PROBLEM REQUIREMENTS ▸
Substitute "catalog" for "catalogue" in the rows below, keep everything else the same, and leave out the pictures.

RECORD SET ▸
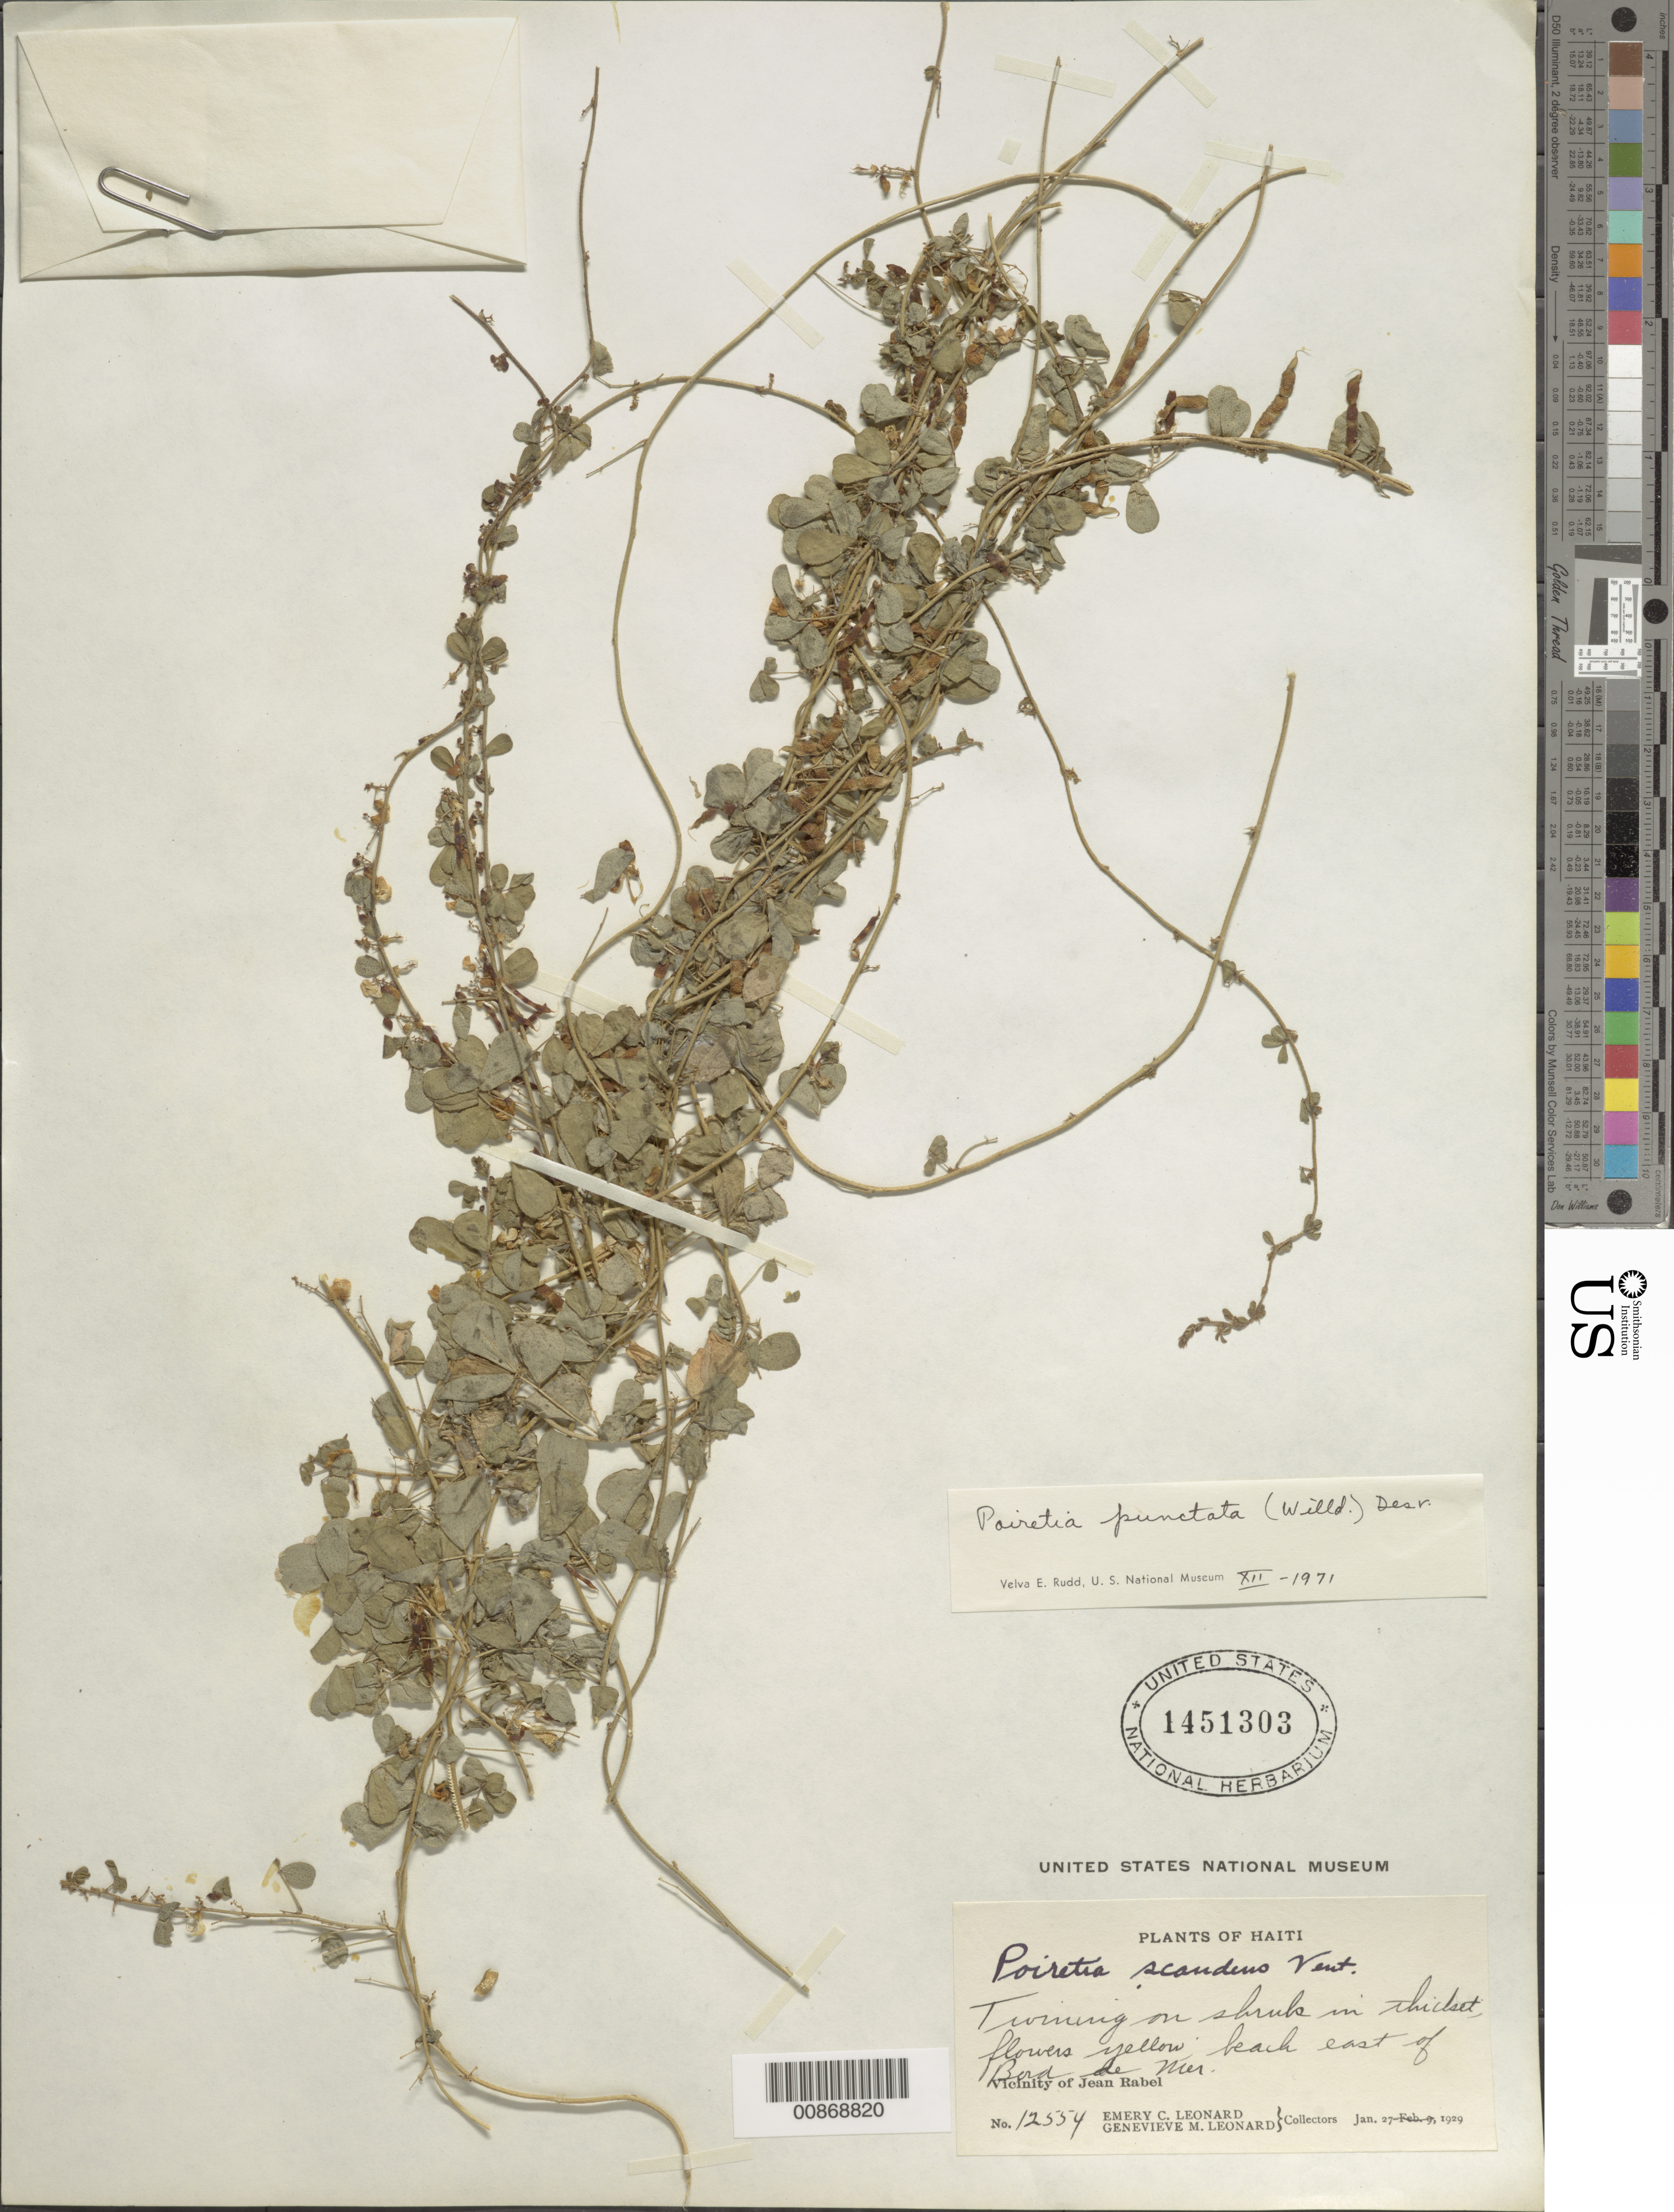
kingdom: Plantae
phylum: Tracheophyta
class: Magnoliopsida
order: Fabales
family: Fabaceae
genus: Poiretia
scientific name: Poiretia scandens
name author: Vent.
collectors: E. C. Leonard & G. M. Leonard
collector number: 12554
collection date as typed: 27 Jan 1929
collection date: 1929-01-27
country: Haiti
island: Hispaniola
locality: Vicinity of Jean Rabel. Beach east of Bord de Mer.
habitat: Twining on shrubs in thicket.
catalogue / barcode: US 1451303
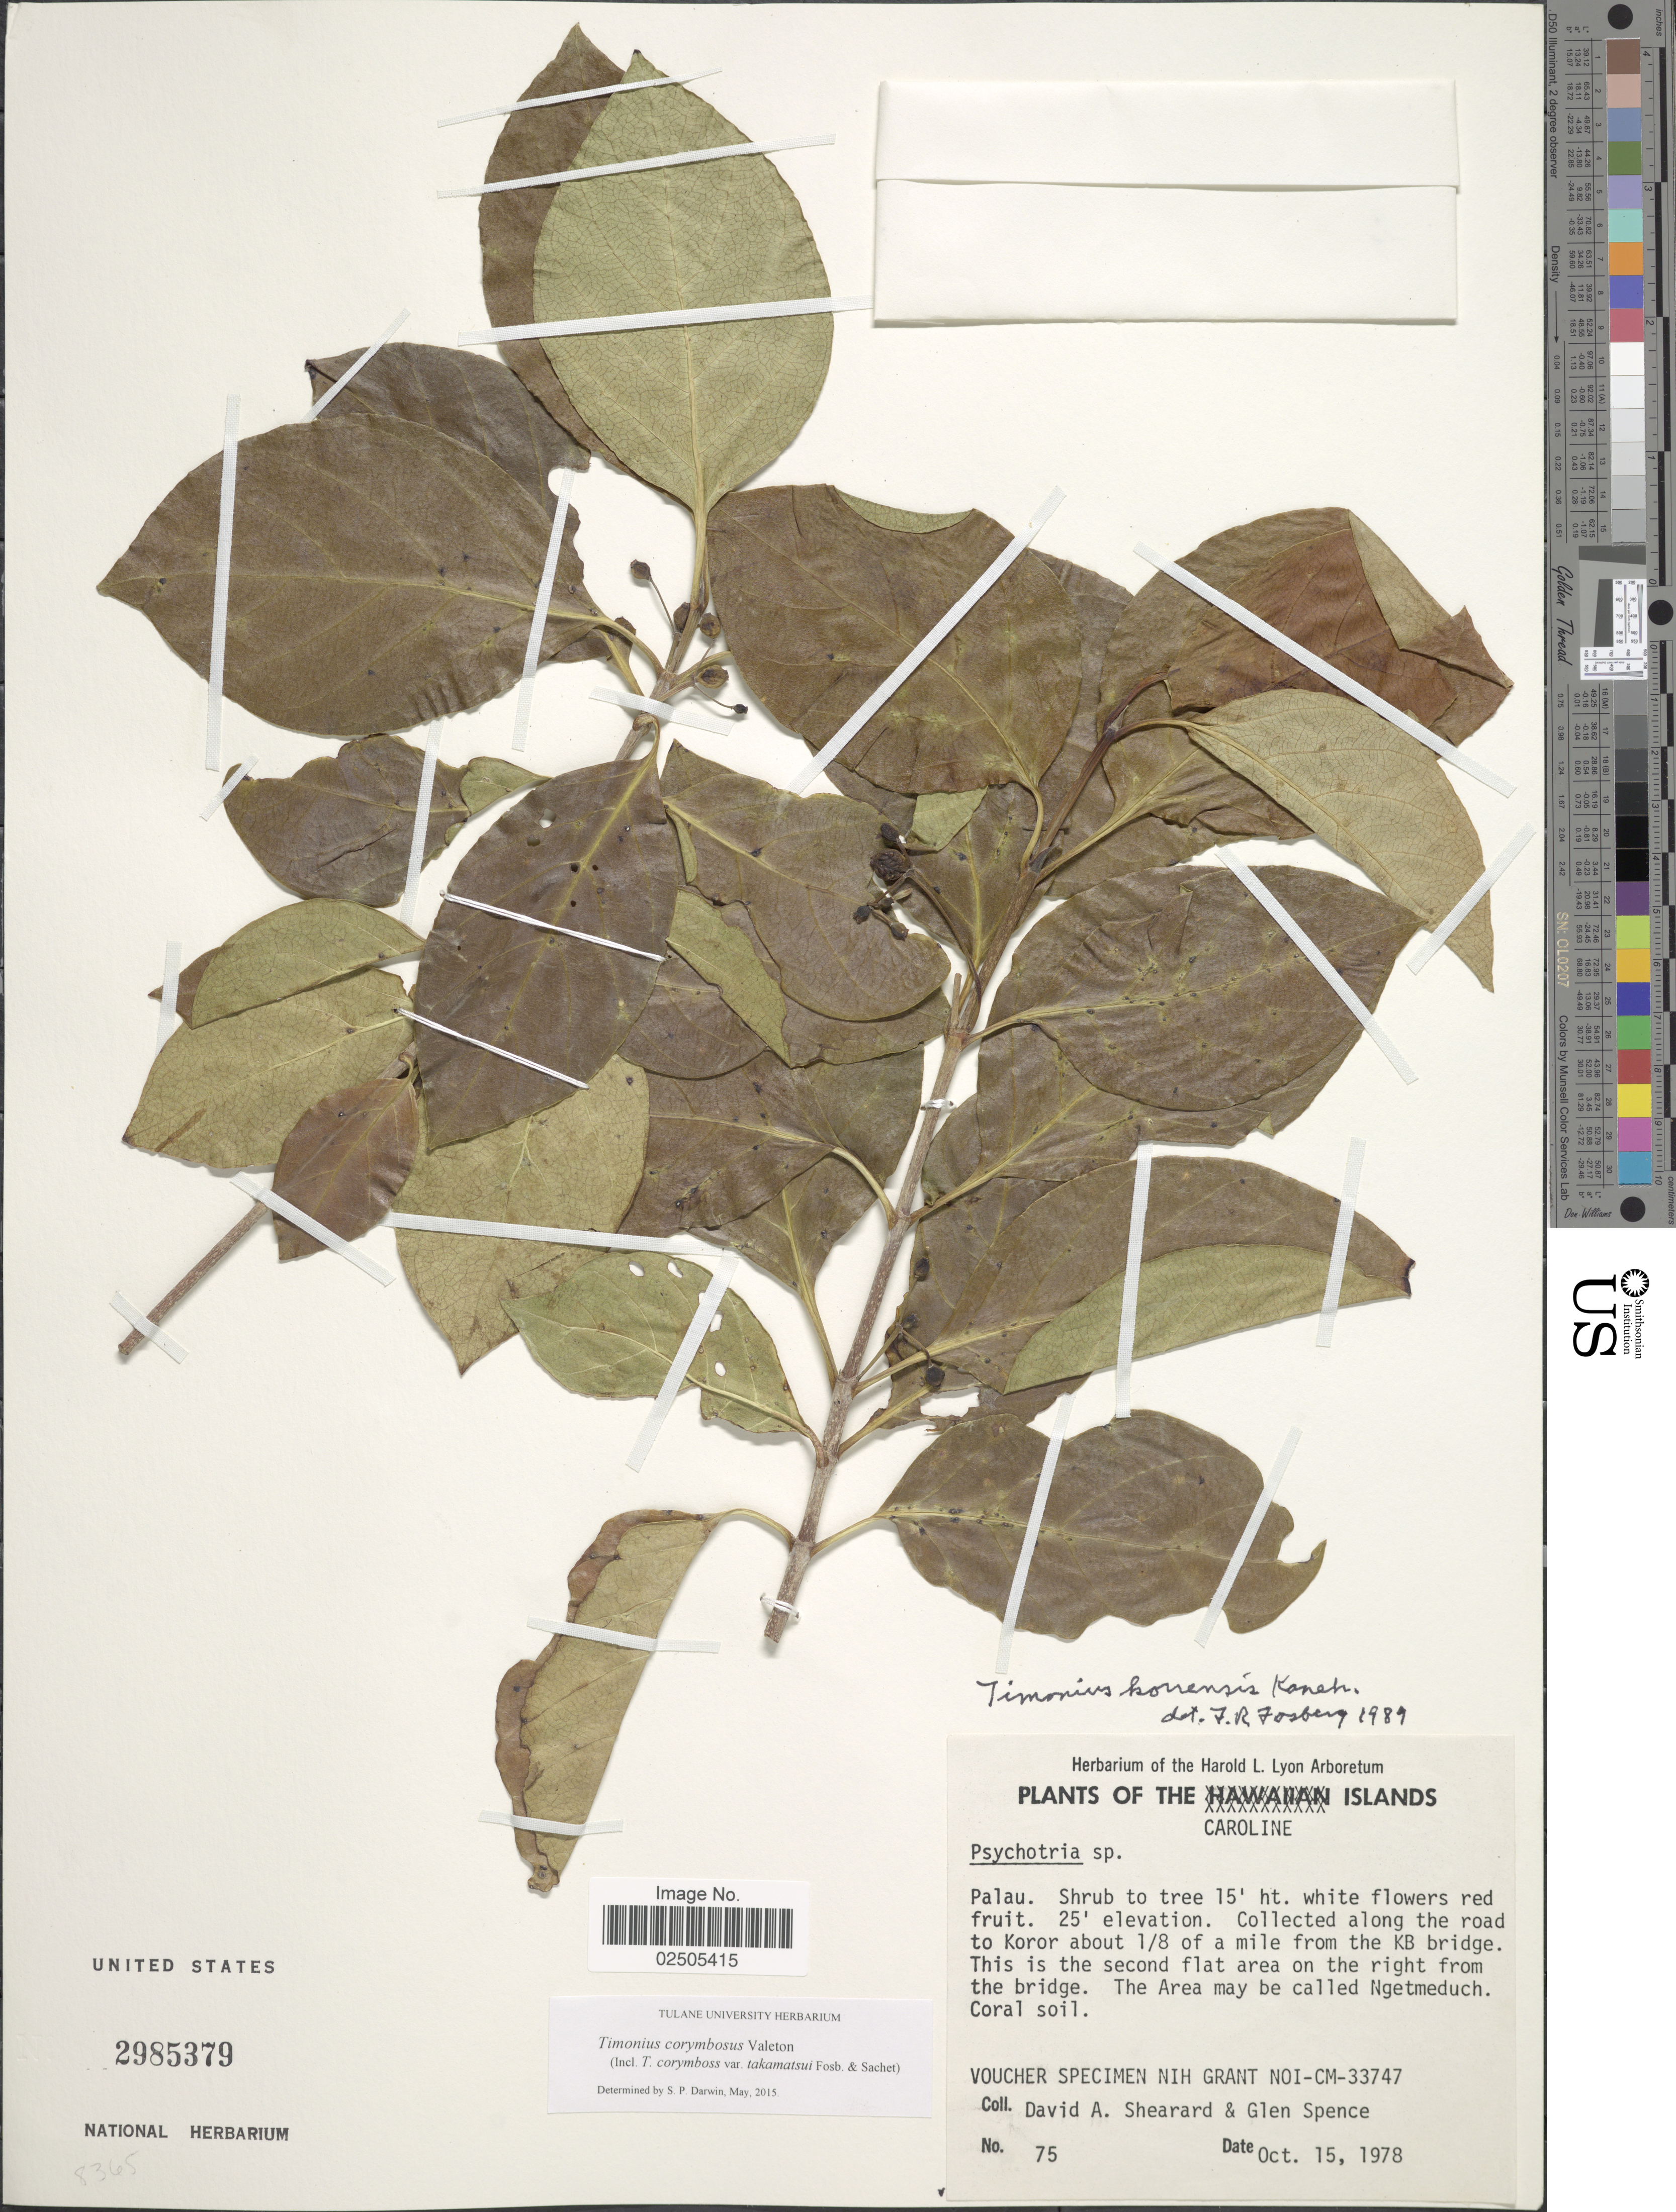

ANSWER ▸
kingdom: Plantae
phylum: Tracheophyta
class: Magnoliopsida
order: Fabales
family: Fabaceae
genus: Poiretia
scientific name: Poiretia scandens
name author: Vent.
collectors: E. C. Leonard & G. M. Leonard
collector number: 12554
collection date as typed: 27 Jan 1929
collection date: 1929-01-27
country: Haiti
island: Hispaniola
locality: Vicinity of Jean Rabel. Beach east of Bord de Mer.
habitat: Twining on shrubs in thicket.
catalog / barcode: US 1451303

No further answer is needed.